= Beginning of Section =

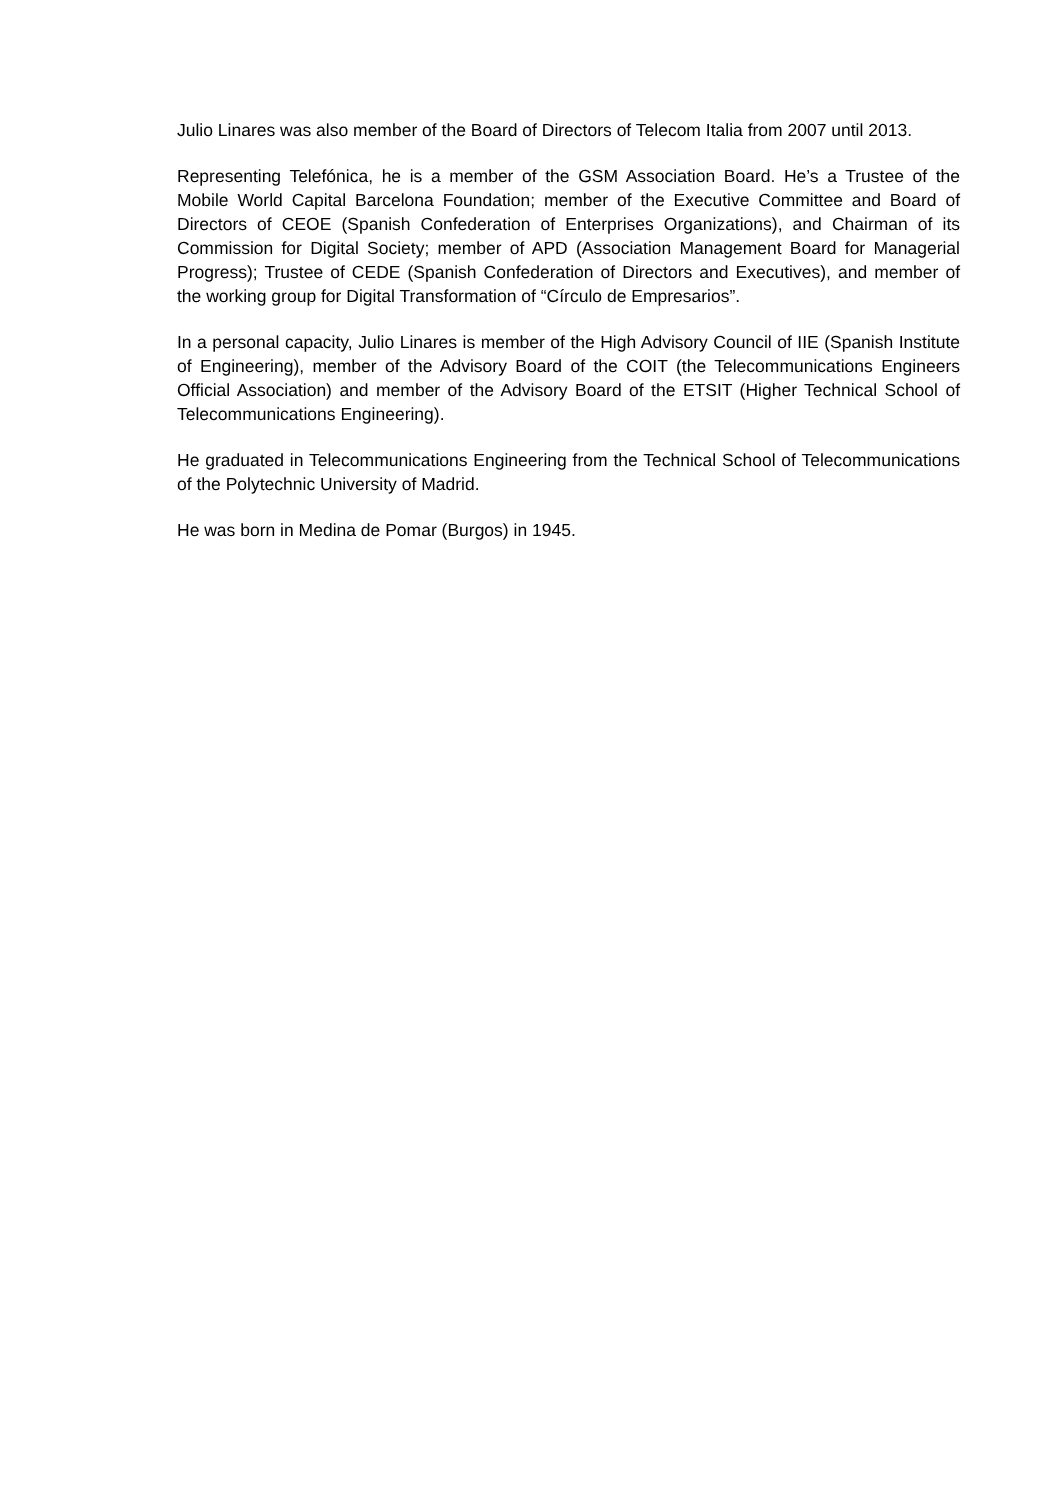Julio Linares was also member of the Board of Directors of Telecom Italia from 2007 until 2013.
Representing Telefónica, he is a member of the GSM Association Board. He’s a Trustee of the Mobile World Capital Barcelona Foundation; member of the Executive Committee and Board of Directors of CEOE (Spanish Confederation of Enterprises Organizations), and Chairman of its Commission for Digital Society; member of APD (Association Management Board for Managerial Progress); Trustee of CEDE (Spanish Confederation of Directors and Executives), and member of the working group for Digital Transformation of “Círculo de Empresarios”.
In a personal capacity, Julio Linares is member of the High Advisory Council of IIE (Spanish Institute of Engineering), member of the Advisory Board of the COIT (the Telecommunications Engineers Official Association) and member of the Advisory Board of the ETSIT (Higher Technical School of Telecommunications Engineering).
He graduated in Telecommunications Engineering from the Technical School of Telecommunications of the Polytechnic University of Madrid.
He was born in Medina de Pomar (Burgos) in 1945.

= End of Section =

- _What is being asked_
Lines from the start of the listing above through the line holding "Representing Telefónica, he" are to be duplicated exactly, and nothing more; leave out the pictures.

- _Task response_
Julio Linares was also member of the Board of Directors of Telecom Italia from 2007 until 2013.
Representing Telefónica, he is a member of the GSM Association Board. He’s a Trustee of the Mobile World Capital Barcelona Foundation; member of the Executive Committee and Board of Directors of CEOE (Spanish Confederation of Enterprises Organizations), and Chairman of its Commission for Digital Society; member of APD (Association Management Board for Managerial Progress); Trustee of CEDE (Spanish Confederation of Directors and Executives), and member of the working group for Digital Transformation of “Círculo de Empresarios”.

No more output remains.